PROMPT:
Check each line of the data for "SilkS", and copy the ones that have it.

··· DATA FOR THE TASK

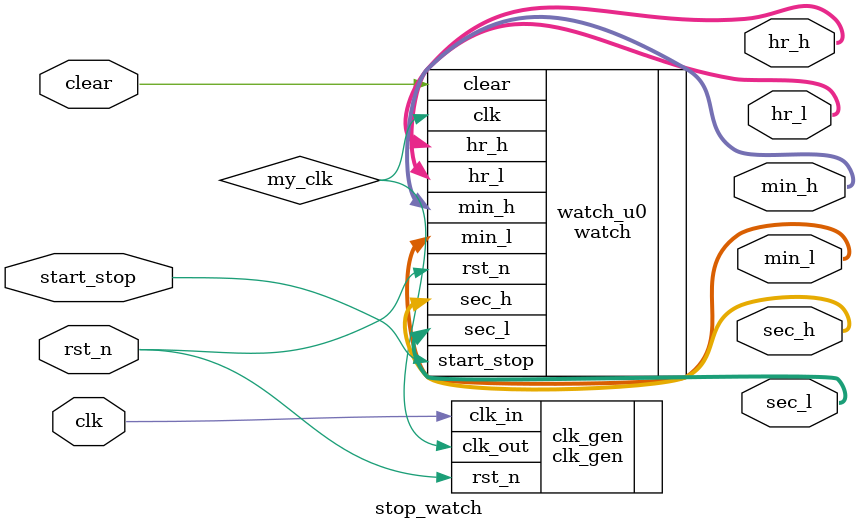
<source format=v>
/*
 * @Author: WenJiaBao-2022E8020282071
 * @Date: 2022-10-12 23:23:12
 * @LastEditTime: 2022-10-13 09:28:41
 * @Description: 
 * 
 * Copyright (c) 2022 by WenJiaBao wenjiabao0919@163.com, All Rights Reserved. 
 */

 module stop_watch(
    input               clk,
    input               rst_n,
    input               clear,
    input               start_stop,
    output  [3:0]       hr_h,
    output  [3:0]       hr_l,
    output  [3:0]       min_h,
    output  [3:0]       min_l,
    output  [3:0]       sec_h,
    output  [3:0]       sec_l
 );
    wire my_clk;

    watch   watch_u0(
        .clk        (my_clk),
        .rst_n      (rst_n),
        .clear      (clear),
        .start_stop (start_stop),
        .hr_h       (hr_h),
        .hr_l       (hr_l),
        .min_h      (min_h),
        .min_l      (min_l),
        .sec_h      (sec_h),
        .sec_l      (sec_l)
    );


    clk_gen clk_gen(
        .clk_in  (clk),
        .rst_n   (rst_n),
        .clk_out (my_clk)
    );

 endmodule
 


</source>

······
··· DATA FOR THE TASK

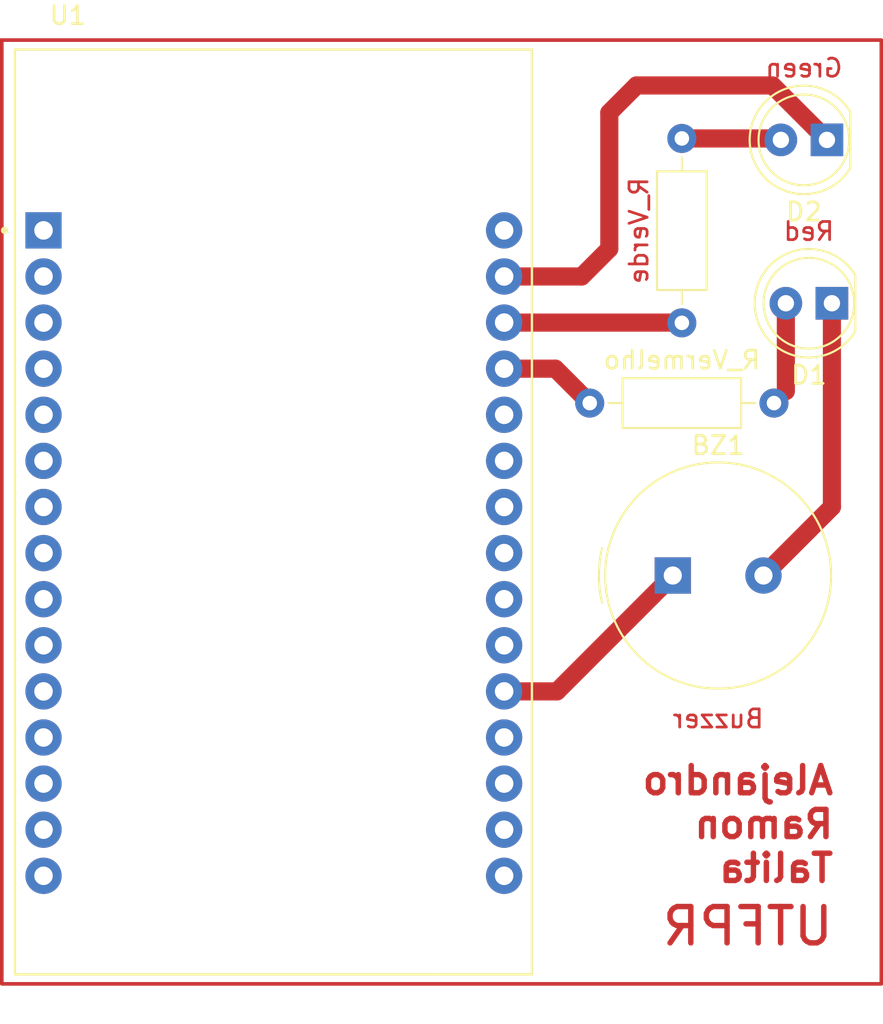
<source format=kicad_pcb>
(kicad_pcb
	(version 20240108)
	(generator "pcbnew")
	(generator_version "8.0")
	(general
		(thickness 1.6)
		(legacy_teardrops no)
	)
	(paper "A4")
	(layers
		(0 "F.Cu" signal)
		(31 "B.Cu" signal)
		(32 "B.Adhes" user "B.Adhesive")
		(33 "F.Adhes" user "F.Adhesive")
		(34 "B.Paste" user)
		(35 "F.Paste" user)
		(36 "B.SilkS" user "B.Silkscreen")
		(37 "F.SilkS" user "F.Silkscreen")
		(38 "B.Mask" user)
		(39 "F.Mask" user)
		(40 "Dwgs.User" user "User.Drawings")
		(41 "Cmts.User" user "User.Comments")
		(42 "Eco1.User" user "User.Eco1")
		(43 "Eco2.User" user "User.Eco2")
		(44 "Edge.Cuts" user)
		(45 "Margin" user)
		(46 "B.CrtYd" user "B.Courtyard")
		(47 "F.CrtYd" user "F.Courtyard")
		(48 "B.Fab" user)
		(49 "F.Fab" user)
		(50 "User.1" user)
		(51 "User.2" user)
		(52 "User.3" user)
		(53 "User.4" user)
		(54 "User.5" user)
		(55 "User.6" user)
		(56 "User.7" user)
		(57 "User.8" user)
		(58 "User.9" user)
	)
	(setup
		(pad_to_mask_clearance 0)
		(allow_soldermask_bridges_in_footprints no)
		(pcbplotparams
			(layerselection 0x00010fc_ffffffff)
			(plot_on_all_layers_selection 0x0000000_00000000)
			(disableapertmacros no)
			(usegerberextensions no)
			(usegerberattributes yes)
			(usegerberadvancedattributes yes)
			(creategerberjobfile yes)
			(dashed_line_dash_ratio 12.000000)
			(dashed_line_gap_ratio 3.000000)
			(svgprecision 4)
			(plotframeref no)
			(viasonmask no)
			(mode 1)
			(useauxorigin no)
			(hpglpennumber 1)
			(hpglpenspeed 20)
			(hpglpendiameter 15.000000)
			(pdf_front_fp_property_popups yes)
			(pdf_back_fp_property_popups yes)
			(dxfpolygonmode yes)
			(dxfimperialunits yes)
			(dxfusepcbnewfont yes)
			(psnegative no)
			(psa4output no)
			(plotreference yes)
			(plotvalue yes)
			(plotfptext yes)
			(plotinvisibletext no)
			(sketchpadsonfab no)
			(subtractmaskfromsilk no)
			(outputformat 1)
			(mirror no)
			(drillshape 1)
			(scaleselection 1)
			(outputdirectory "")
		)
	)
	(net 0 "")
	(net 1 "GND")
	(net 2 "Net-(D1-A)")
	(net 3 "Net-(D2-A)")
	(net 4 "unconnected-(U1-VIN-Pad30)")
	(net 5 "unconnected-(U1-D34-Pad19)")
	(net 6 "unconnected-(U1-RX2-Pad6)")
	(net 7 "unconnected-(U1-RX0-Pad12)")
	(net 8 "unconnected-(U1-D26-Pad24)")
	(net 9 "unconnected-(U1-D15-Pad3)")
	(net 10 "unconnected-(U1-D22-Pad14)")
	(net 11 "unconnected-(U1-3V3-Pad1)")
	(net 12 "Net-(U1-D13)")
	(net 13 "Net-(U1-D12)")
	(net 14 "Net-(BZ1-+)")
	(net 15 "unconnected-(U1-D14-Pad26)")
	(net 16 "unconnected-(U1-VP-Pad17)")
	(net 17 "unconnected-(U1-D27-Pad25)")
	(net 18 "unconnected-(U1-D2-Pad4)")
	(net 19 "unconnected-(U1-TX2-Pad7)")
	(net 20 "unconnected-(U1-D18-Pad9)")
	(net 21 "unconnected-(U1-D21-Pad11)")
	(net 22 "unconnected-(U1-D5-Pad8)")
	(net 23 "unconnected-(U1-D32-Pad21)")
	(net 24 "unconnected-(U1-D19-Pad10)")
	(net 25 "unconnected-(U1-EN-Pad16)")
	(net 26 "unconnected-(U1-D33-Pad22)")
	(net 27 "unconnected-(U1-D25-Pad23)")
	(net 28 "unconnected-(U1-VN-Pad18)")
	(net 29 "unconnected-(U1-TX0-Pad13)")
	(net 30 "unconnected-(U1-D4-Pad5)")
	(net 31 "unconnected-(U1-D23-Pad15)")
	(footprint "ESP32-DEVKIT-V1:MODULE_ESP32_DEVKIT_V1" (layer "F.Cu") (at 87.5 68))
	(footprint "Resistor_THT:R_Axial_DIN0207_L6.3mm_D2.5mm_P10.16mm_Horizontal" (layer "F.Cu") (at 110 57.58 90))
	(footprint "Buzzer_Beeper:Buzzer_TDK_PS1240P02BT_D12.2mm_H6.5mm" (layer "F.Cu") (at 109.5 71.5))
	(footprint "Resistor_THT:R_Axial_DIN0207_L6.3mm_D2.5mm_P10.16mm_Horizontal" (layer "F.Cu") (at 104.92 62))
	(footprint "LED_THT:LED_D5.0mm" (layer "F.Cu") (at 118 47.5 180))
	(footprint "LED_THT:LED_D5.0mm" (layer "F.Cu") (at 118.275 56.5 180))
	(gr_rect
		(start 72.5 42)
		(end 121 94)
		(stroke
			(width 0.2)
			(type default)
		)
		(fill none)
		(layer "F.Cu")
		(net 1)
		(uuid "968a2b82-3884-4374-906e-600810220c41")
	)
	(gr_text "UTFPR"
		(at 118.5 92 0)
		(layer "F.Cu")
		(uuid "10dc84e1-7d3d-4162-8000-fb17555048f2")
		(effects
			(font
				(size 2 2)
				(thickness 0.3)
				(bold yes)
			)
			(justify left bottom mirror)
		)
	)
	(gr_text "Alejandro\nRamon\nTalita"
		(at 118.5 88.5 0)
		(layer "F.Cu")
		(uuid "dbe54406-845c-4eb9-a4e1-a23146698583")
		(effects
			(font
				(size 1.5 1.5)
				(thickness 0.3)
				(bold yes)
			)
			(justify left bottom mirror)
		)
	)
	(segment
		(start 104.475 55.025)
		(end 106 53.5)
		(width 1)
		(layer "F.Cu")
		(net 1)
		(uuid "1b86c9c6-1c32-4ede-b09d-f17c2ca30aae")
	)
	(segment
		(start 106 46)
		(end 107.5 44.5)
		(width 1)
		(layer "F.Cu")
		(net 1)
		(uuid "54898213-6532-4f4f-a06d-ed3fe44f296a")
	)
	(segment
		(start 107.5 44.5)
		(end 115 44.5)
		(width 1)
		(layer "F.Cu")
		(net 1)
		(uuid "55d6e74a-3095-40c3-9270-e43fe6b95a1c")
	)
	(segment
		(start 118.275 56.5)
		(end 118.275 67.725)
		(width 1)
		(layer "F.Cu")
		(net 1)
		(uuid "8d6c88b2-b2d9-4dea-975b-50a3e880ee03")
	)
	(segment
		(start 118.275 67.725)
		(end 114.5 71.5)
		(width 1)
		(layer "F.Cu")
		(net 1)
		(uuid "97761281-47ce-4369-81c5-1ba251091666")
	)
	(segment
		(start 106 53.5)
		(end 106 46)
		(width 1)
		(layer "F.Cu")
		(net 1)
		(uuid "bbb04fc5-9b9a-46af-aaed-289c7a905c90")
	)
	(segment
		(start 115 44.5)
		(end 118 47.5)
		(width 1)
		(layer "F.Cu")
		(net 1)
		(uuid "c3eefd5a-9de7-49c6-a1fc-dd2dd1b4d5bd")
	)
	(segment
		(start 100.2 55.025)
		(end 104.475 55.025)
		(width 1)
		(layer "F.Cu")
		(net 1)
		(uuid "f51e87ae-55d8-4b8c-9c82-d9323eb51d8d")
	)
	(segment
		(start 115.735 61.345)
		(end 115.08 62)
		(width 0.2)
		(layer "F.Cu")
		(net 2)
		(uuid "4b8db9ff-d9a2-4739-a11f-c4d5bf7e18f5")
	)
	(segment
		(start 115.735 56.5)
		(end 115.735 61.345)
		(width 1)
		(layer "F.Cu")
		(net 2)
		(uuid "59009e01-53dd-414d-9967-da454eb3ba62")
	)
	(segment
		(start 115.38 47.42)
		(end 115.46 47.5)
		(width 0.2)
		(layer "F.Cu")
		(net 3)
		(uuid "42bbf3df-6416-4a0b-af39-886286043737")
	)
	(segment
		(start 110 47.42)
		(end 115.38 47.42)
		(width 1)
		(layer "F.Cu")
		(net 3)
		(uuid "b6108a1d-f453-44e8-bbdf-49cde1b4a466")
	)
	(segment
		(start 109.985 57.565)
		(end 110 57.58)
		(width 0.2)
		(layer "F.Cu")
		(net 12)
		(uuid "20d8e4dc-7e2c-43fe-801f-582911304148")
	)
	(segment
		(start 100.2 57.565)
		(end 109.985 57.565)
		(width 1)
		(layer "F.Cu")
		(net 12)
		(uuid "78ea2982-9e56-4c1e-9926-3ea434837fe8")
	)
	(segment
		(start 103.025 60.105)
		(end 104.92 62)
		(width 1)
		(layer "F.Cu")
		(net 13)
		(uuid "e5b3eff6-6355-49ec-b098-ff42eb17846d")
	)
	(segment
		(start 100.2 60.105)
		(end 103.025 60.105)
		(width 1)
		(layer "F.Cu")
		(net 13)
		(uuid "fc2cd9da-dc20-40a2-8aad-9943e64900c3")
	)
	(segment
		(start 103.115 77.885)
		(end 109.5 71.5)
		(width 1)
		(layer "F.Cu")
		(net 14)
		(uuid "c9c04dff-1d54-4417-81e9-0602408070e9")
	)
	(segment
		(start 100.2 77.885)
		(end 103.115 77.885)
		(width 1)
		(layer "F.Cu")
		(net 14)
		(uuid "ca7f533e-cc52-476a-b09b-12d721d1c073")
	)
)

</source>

······

EXERCISE RESULT:
		(36 "B.SilkS" user "B.Silkscreen")
		(37 "F.SilkS" user "F.Silkscreen")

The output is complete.